From Land’s End to La Paz


By Gary Graham

Not to be outdone by the weather in the U.S., we here in Baja Sur are suffering from one of our own hottest summers in recent memory; this gives us one more good reason to spend as much time as possible on the water, even though the fishing currently is more about quality than quantity. Simply stated, it’s “bucket list time!”

At Loreto there was a head-turning 302-pound yellowfin tuna caught recently, one of the largest so far this summer. Add to that the other monster tuna taken this year off Loreto weighing up to 424.6 pounds, and it’s enough to convince you that’s the place to go tuna-shopping. The striped marlin, dorado and some leftover winter yellowtail are around for the taking as well. Inshore, around the many islands in the area, there has been excellent roosterfish action. And bottom fishing for cabrilla and grouper along with other rockfish has been outstanding.

The La Paz and Los Arenas areas are in full summertime mode as yellowfin tuna to over 100 pounds are frequently intimidating unsuspecting anglers. Again, it has been one of the best roosterfish seasons in years, plus the return of dorado that have been MIA in the previous few years have added to the excitement of the anglers.

From La Paz to the tip of Baja, wahoo have come alive this month. While not the jumbo variety, they are nice-sized and hungry; their steaks are a top contender for almost everyone’s dinner plate.

The huge pargo is another remarkable trophy fish that has been a frequent visitor to the scales at the hotels in the East Cape area. With most of them weighing more than 50 pounds, in addition to being tough fire-engine red fighters, they are one of the best-eating bottom fish in Baja!

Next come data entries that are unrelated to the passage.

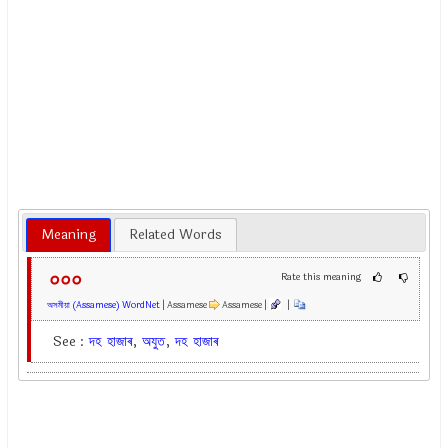
Meaning
Related Words
০০০
Rate this meaning
অসমীয়া (Assamese) WordNet
| Assamese
Assamese |
|
See :
দহ
হাজাৰ
,
অযুত
,
দহ
হাজাৰ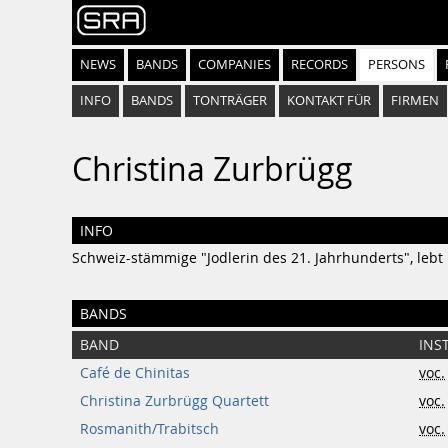
NEWS
BANDS
COMPANIES
RECORDS
PERSONS
INFO
BANDS
TONTRÄGER
KONTAKT FÜR
FIRMEN
Christina Zurbrügg
INFO
Schweiz-stämmige "Jodlerin des 21. Jahrhunderts", lebt 
BANDS
BAND
INS
Café de Chinitas
voc.
Christina Zurbrügg Quartett
voc.
Rosmanith/Trabitsch
voc.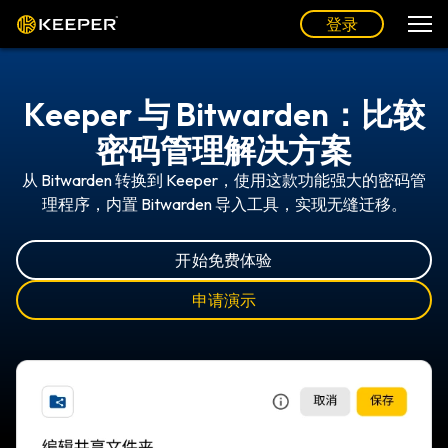
登录
Keeper 与 Bitwarden：比较
密码管理解决方案
从 Bitwarden 转换到 Keeper，使用这款功能强大的密码管
理程序，内置 Bitwarden 导入工具，实现无缝迁移。
开始免费体验
申请演示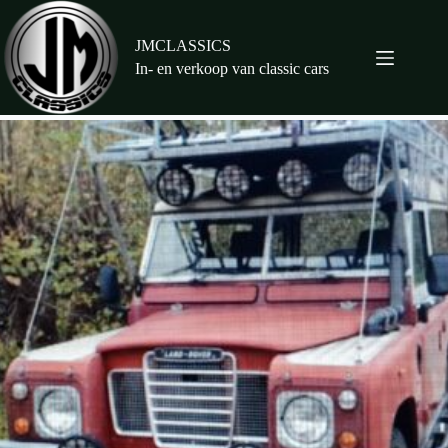
Ga
naar
de
JMCLASSICS
inhoud
In- en verkoop van classic cars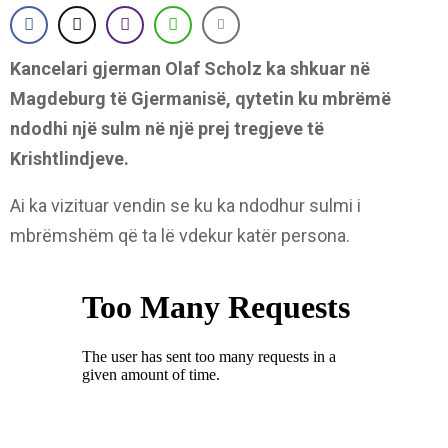
Kancelari gjerman Olaf Scholz ka shkuar në
Magdeburg të Gjermanisë, qytetin ku mbrëmë
ndodhi një sulm në një prej tregjeve të
Krishtlindjeve.
Ai ka vizituar vendin se ku ka ndodhur sulmi i
mbrëmshëm që ta lë vdekur katër persona.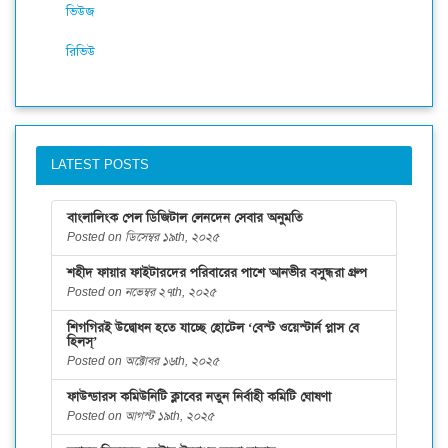
ভিউজ
রিভিউ
LATEST POSTS
বাংলালিংক পেল ডিজিটাল লেনদেন সেবার অনুমতি
Posted on ডিসেম্বর ১৯th, ২০২৫
শহীদ ফায়ার ফাইটারদের পরিবারের পাশে আনভীর বসুন্ধরা গ্রুপ
Posted on নভেম্বর ২৭th, ২০২৫
শিগগিরই উদ্বোধন হতে যাচ্ছে হোটেল ‘বেস্ট ওয়েস্টার্ন প্লাস বে
হিলস্’
Posted on অক্টোবর ১৬th, ২০২৫
ফাউন্ডারস কমিউনিটি ক্লাবের নতুন নির্বাহী কমিটি ঘোষণা
Posted on আগস্ট ১৯th, ২০২৫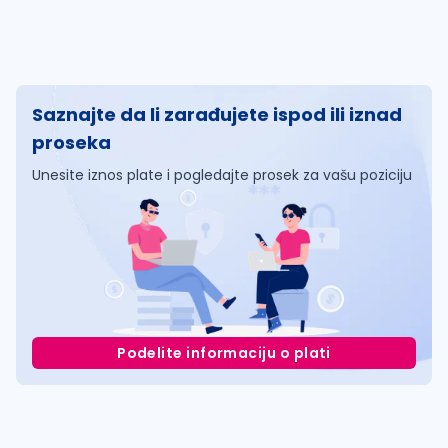
Saznajte da li zarađujete ispod ili iznad
proseka
Unesite iznos plate i pogledajte prosek za vašu poziciju
Podelite informaciju o plati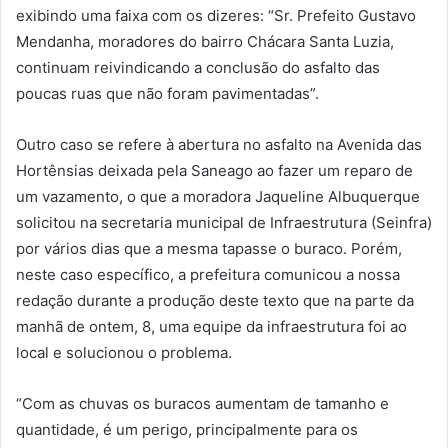
exibindo uma faixa com os dizeres: “Sr. Prefeito Gustavo
Mendanha, moradores do bairro Chácara Santa Luzia,
continuam reivindicando a conclusão do asfalto das
poucas ruas que não foram pavimentadas”.
Outro caso se refere à abertura no asfalto na Avenida das
Hortênsias deixada pela Saneago ao fazer um reparo de
um vazamento, o que a moradora Jaqueline Albuquerque
solicitou na secretaria municipal de Infraestrutura (Seinfra)
por vários dias que a mesma tapasse o buraco. Porém,
neste caso específico, a prefeitura comunicou a nossa
redação durante a produção deste texto que na parte da
manhã de ontem, 8, uma equipe da infraestrutura foi ao
local e solucionou o problema.
“Com as chuvas os buracos aumentam de tamanho e
quantidade, é um perigo, principalmente para os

The big gamefish tournaments have already begun and huge blue and black marlin are the primary targets. August kicked off with the first of the Bisbee series, the East Cape Offshore (ECO). The remaining two Bisbee’s as well as other events will be held in October in Los Cabos.

The ECO held in East Cape’s Hotel Buenavista Beach Resort, where billfish over 300 pounds is the minimum weight, has kicked off with a bang! The largest in the Billfish Category on the first day was a 538-pound black marlin and in the Gamefish Category, the largest dorado was an impressive 50.5-pounds — one of the largest dorado taken this season in the area. Rounding out the top catches for the event so far was a 102-pound yellowfin tuna.

At Puerto Los Cabos, the beaches on both sides of the entrance jetty have been producing jack crevalle and roosterfish for surfcasters, as well as the prized black or white snook that often put on a show in this area.

Offshore, the banks are loaded with bait, which in turn is attracting yellowfin tuna from football-size to several hundred pounds. Adding to the excitement is the seasonal arrival of black and blue marlin that usually hang around until November.

With the water temps continuing to climb into the mid-80s, it is a safe bet that more sailfish will arrive soon. There already have been some released on both the Sea of Cortez side as well as the Pacific side.

Staying closer to shore, from Cape Rocks to Cabo Falso, smaller pangas are finding plenty of skipjack, small tuna and dorado to add to the roosterfish and jack crevalle weighing up to 50 pounds.

Not to be ignored is the excellent bottom fishing action at pinnacles up above Cabo Falso producing snapper, grouper and a few cabrilla. This is always a great way to have a super-fresh fish dinner prepared at your hotel or at the restaurants in town.
Now’s your chance to add to your personal catch list! Boats, Captains and fish – they are all waiting for you.